Dr. Ying Xu, Assistant Professor of Learning Sciences & Technology, University of Michigan: Evidence Tier 4 & Tier 1
In our interview with Dr. Ying Xu, Assistant Professor of Learning Sciences and Technology at University of Michigan, she reflects on the following questions: “As an education researcher, can you describe the co-design elements of your partnership-based work with children, parents, and schools? How have you engaged with participants to investigate and build evidence-based educational technologies for kids?”
We engage in different forms of evidence-building processes with our partners depending on the stage and nature of our project.
During the development phase, Dr. Xu’s team seeks formative feedback from media partners and users to ensure the design aligns with industry practices and guidelines. At this stage, the team engages in Tier 4 activities with a small number of participants to gather feedback quickly to help the team compare and decide on optimal design solutions.
This process includes inviting teachers and students from various multilingual language backgrounds, including Spanish, English, and Mandarin, to test whether the intelligent tutor’s questions are clear, as well asconducting on-site field testing to ensure the application runs smoothly on school Wi-Fi and in noisy classroom environments. The team then uses formative feedback from these Tier 4 activities to rapidly update and refine their design.
Once Dr. Xu’s team has a relatively stable design version, they move to the evaluation stage. At the evaluation stage, the team engages in Tier 1 evidence-building activities – working with a larger pool of hundreds of multilingual students – to evaluate whether the interactive videos incorporating intelligent tutors enhance students’ understanding of scientific concepts.
These evaluations are typically carried out using experimental methods, particularly randomized controlled trials. For example, in one evaluation, students were randomly divided into two groups: one group watched STEM educational videos in the interactive format accompanied by the intelligent tutor, while the other group watched the videos in their original, non-interactive format. The team then compared students’ understanding of scientific concepts presented in the videos across the two formats.
Dr. Xu’s team have found that students who engage with STEM educational content using interactive intelligent tutors perform better than those who engage by watching non-interactive video versions of the content.
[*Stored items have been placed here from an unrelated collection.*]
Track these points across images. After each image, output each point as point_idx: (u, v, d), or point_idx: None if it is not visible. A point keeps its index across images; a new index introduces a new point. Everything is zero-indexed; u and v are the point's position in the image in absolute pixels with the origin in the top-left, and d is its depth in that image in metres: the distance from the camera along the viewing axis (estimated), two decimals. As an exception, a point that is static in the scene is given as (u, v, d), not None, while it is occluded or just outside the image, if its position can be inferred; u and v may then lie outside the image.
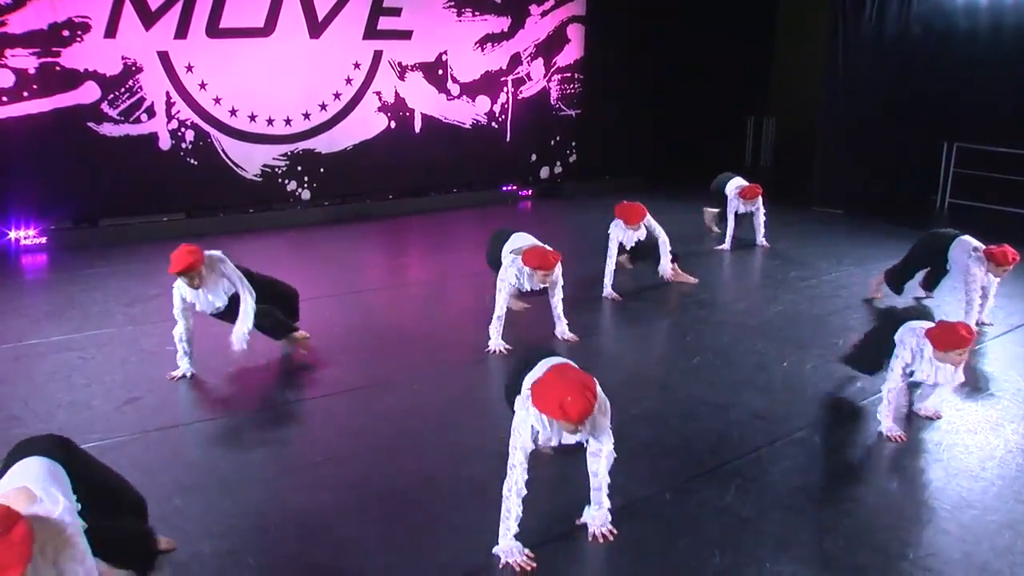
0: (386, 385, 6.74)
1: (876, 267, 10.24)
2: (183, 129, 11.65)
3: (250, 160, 12.26)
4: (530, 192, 14.88)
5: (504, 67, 14.44)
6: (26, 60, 10.41)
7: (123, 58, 11.05)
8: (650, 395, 6.69)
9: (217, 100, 11.84)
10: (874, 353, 6.44)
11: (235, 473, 5.34)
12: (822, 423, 6.28)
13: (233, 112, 11.99)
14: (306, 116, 12.62)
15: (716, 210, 11.42)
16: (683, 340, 7.88)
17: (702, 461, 5.67)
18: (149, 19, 11.10)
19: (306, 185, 12.74)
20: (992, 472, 5.63)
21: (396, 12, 13.08)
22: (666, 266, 9.11)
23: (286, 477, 5.32)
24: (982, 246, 8.06)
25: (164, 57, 11.36)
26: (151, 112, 11.35)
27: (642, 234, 8.87)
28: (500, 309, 7.41)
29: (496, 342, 7.37)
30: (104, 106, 11.01)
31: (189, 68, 11.57)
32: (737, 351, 7.64)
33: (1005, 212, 13.15)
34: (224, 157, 12.05)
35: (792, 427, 6.18)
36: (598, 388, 4.36)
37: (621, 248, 8.93)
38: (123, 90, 11.12)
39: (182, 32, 11.40)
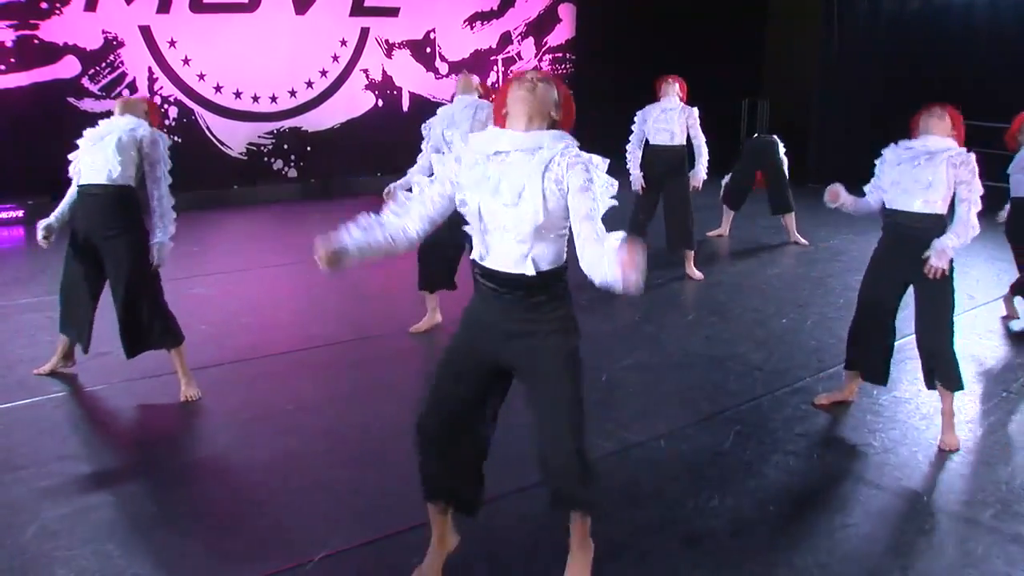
0: (367, 338, 6.49)
1: (875, 236, 9.93)
2: (166, 105, 11.36)
3: (235, 137, 11.98)
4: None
5: (494, 46, 14.15)
6: (3, 33, 10.15)
7: (104, 32, 10.78)
8: (642, 348, 6.39)
9: (201, 76, 11.57)
10: None
11: (203, 421, 5.06)
12: (826, 374, 5.97)
13: (218, 88, 11.72)
14: (292, 93, 12.34)
15: None
16: (677, 298, 7.58)
17: (698, 409, 5.36)
18: (130, -9, 10.84)
19: (292, 163, 12.45)
20: (995, 419, 5.33)
21: (384, -12, 12.83)
22: (700, 174, 8.20)
23: (254, 424, 5.02)
24: None
25: (146, 31, 11.09)
26: (133, 88, 11.08)
27: (673, 120, 8.14)
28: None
29: None
30: (85, 81, 10.73)
31: (172, 43, 11.30)
32: (734, 309, 7.35)
33: (1004, 189, 12.87)
34: (208, 134, 11.76)
35: (794, 377, 5.88)
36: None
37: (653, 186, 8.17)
38: (104, 65, 10.86)
39: (164, 6, 11.14)
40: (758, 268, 8.67)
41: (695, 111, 8.21)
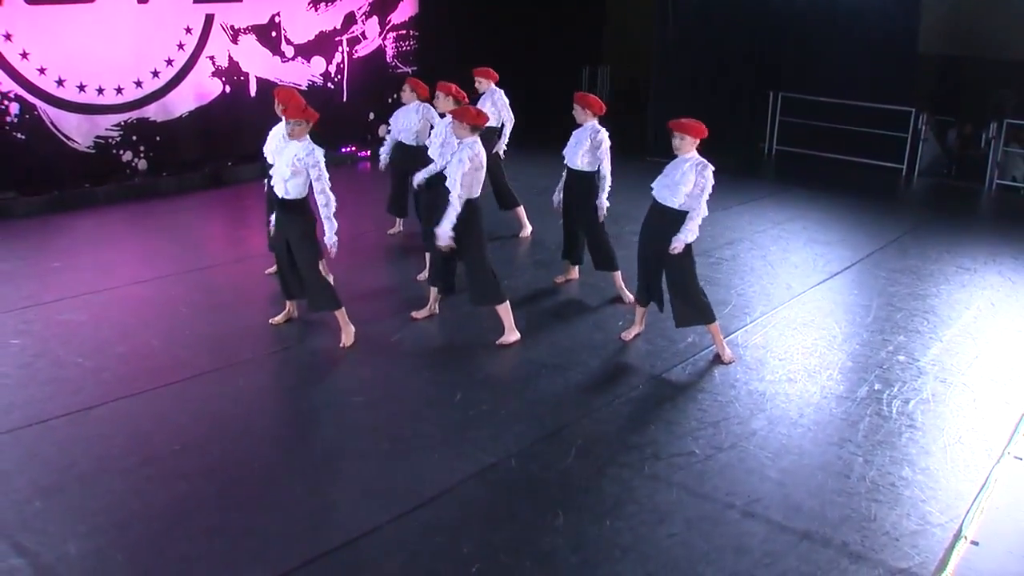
0: (235, 366, 6.80)
1: (710, 217, 10.67)
2: (6, 102, 11.20)
3: (82, 131, 11.90)
4: (368, 153, 14.90)
5: (338, 27, 14.36)
6: None
7: (-67, 28, 10.58)
8: (489, 359, 6.98)
9: (42, 70, 11.44)
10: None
11: (94, 469, 5.36)
12: (656, 380, 6.72)
13: (60, 82, 11.61)
14: (138, 84, 12.31)
15: None
16: (514, 302, 8.03)
17: (544, 424, 6.03)
18: (-40, -14, 10.64)
19: (142, 155, 12.48)
20: (809, 419, 6.19)
21: (226, -26, 12.86)
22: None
23: (145, 468, 5.38)
24: None
25: (-21, 26, 10.92)
26: (-31, 85, 10.93)
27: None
28: None
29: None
30: (-84, 81, 10.55)
31: (8, 37, 11.12)
32: (571, 312, 8.05)
33: (826, 158, 14.03)
34: (53, 130, 11.68)
35: (628, 386, 6.61)
36: None
37: None
38: (-64, 63, 10.67)
39: (-3, -2, 10.95)
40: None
41: None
While these findings provide some evidence of how the interactive videos improve students’ learning, Dr. Xu closed with the caveat that positive results from multiple studies are needed to claim a strong evidence-base. As such, her team is working to replicate these studies with students from diverse multilingual and socioeconomic backgrounds in different contexts to ascertain if the same outcomes can be replicated.
Recognizing the inherent challenges for individual research groups undertaking such wide-ranging research, Dr. Xu emphasized the need for Open Science, a set of principles and practices that aim to make scientific research from all fields accessible to all:
We advocate for Open Science and share the source code of our program, and also the anonymized research data. This will allow other research groups to contribute to the evidence-building process collectively.
The ultimate goal of these replication efforts via Open Science practices is to bring to fruition evidence-based integration of cutting-edge natural language processing (NLP) technologies into children’s STEM media in a manner that allows children to interact with educational media in meaningful and educationally beneficial ways.